Horizon scanning is about widening our perspectives – so why do we generally limit our scanning to risks and threats?
We should also scan for novel and emerging practices that can complement, or even replace, our current Good and Best Practices.
Consider this story, a new CEO is appointed to a large multi-national company that has had some recent problems with large incidents, fires and explosions. He vows to make safety his top priority. Surely this is the type of Executive many Risk Management practitioners want to work for? In conjunction with his Risk Management folks this CEO enacted a range of new rules that covered issues such as employees using lids on coffee cups while walking and no texting while driving.
He created a culture we can all learn from, how not to do it, for this was Tony Hayward’s BP. Three years into Hayward’s ‘priority on safety’ culture, the Deepwater Horizon oil rig exploded in the Gulf of Mexico.
“A U.S. investigation commission attributed the disaster to management failures that crippled “the ability of individuals involved to identify the risks they faced and to properly evaluate, communicate, and address them.””1
Kaplan and Mikes use this story at the beginning of their Harvard Business Review article. The article sets out a new framework for categorisation of risk. This framework underscores a lot of the WEF Global Risks report discussed in the previous post in this series.
Their premise is that all risks cannot be managed by rules-based, compliance approaches – a point highlighted by the BP experience. The authors argue that risks fall into three categories;
- Preventable Risks
- Which are always internal risks
- They are controllable and should be eliminated or avoided as their is no advantage to be gained by taking these risks
- Examples include
- Illegal, unethical or incorrect actions taken by staff
- Generally flow from a breakdown in routine operating procedures
- Strategy Risks
- Being those we accept because of the potential upside to be gained from the activity.
- External Risks
- Which arise outside the organisation and are beyond our control (e.g. natural Disasters
- We cannot prevent these, so need to focus on early detection and mitigation of impact
The authors strongly promote an approach to managing risk that is appropriate to your organisations context – they clearly reject the one size fits all regime.
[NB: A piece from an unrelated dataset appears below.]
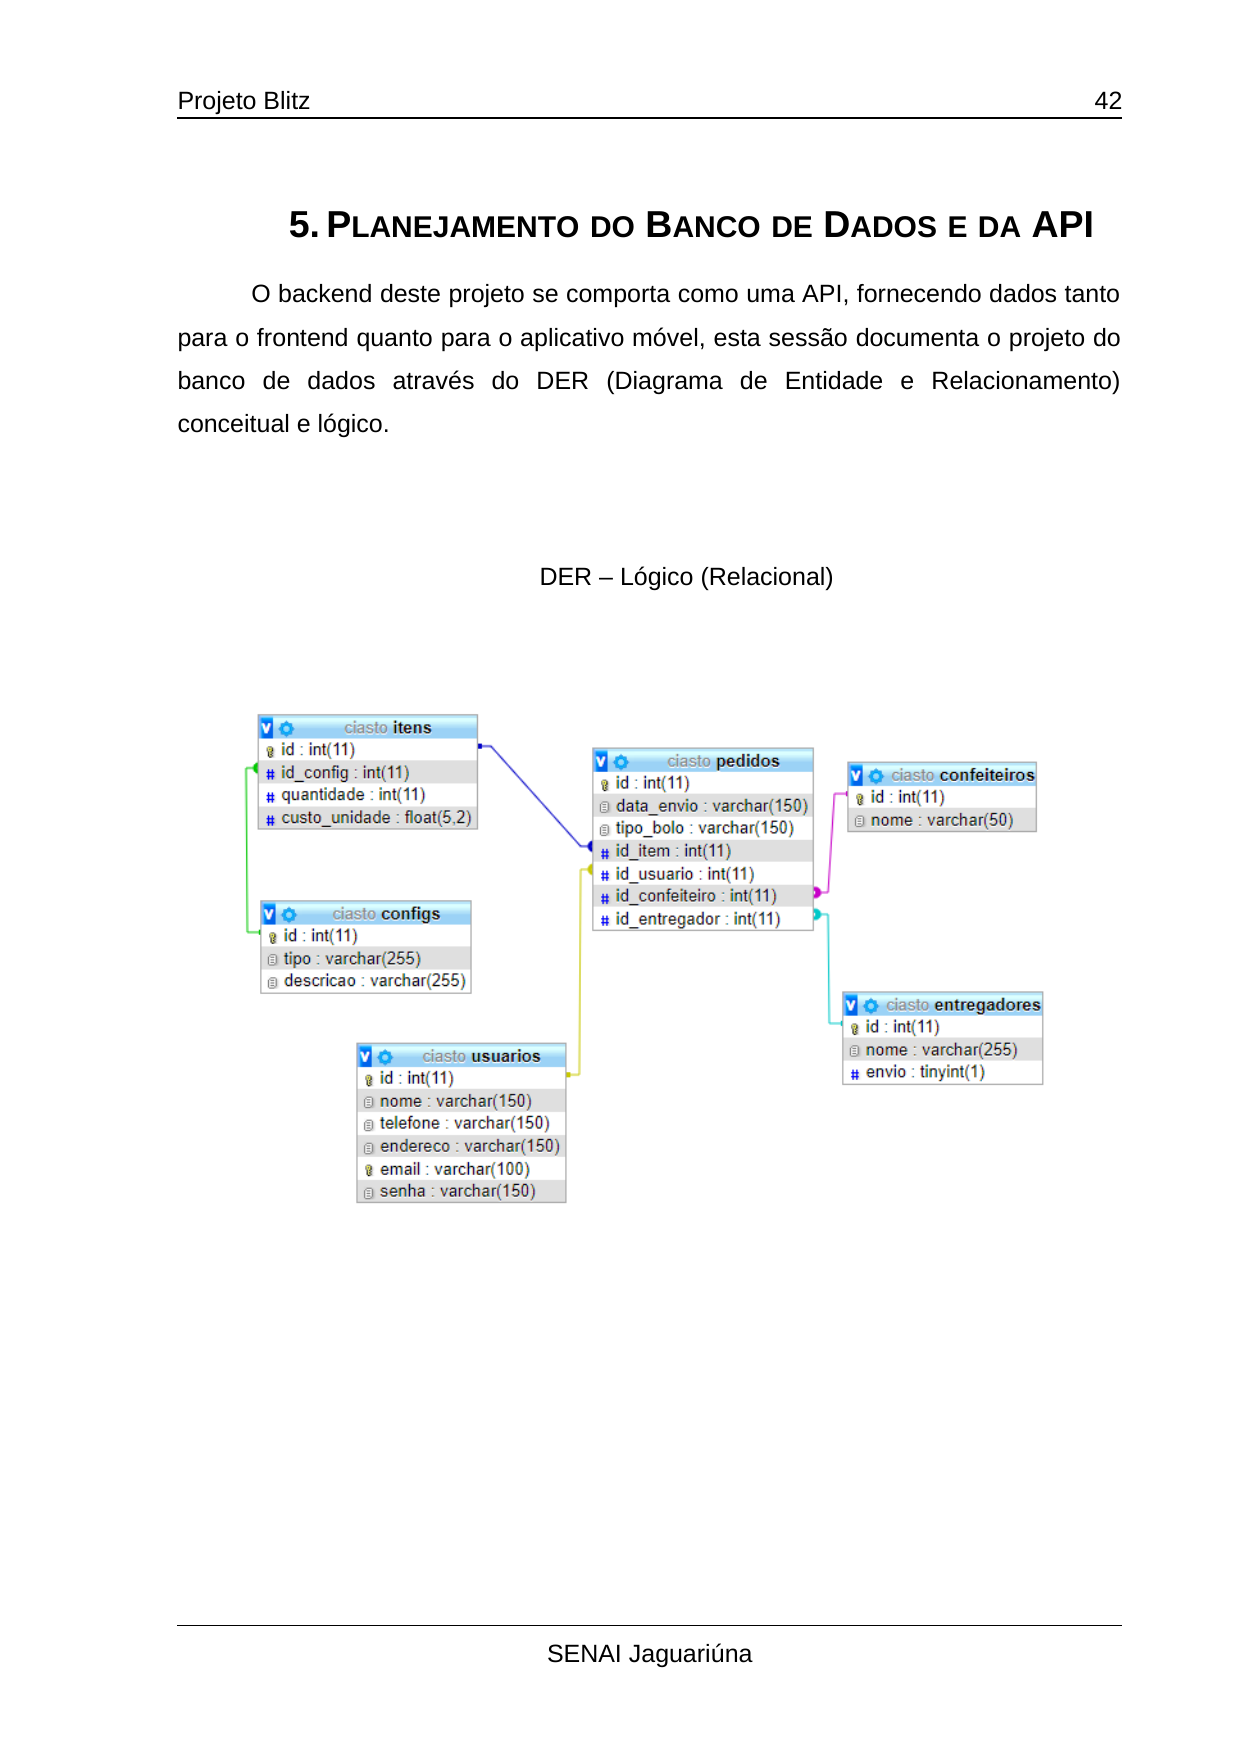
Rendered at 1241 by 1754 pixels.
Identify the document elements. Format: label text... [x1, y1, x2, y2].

Some of the techniques they describe for managing strategic risk include;
- Independent Experts, the example of a “Risk Review Board”.
- In this example the risk board members play the part of devil’s advocates and a “culture of intellectual confrontation” is promoted.
- Compare this to the fake collegiality encouraged in most organisation where dissent is frowned upon.
- Facilitators, where an active central risk unit collects and cross pollinates awareness of risk across silos.
- This method stresses the priority of dialogue rather than rules, it is not the “normal” model we see in use where the central risk unit simply promote a policy and process.
- In this model staff are empowered to voice and debate risk perceptions in workshops.
- Embedded Experts, which is a very common technique used in financial services, risk practitioners embedded in the business unit, with dual reporting lines.
- this strategy is for a context in which there is a need to continuously monitor and influence the business risk profile.
- the main threat to this strategy is that the “embedded expert” may ‘go native’ – become captured by the culture and thinking of the unit they are embedded in.
- To counter this threat you need a strong and active Senior Risk Officer.
This new framework recognises a number of individual and organisational cultural biases that often lead to us not being able to correctly perceive risk. It recognises that there is an art to risk, and that it must be a management discipline, practised by professional managers rather than process administrators.
Effective risk management is not just a process to be followed, but it needs to be able to counteract the biases – that promotes challenge and discussion, rather than inhibiting it as is often the case with a checklist and compliance culture.
To a large extent this applies to BCM also.
Can any readers share their experience of a culture that promoted “intellectual confrontation” as a risk management strategy?
What alternative practices have you discovered lately?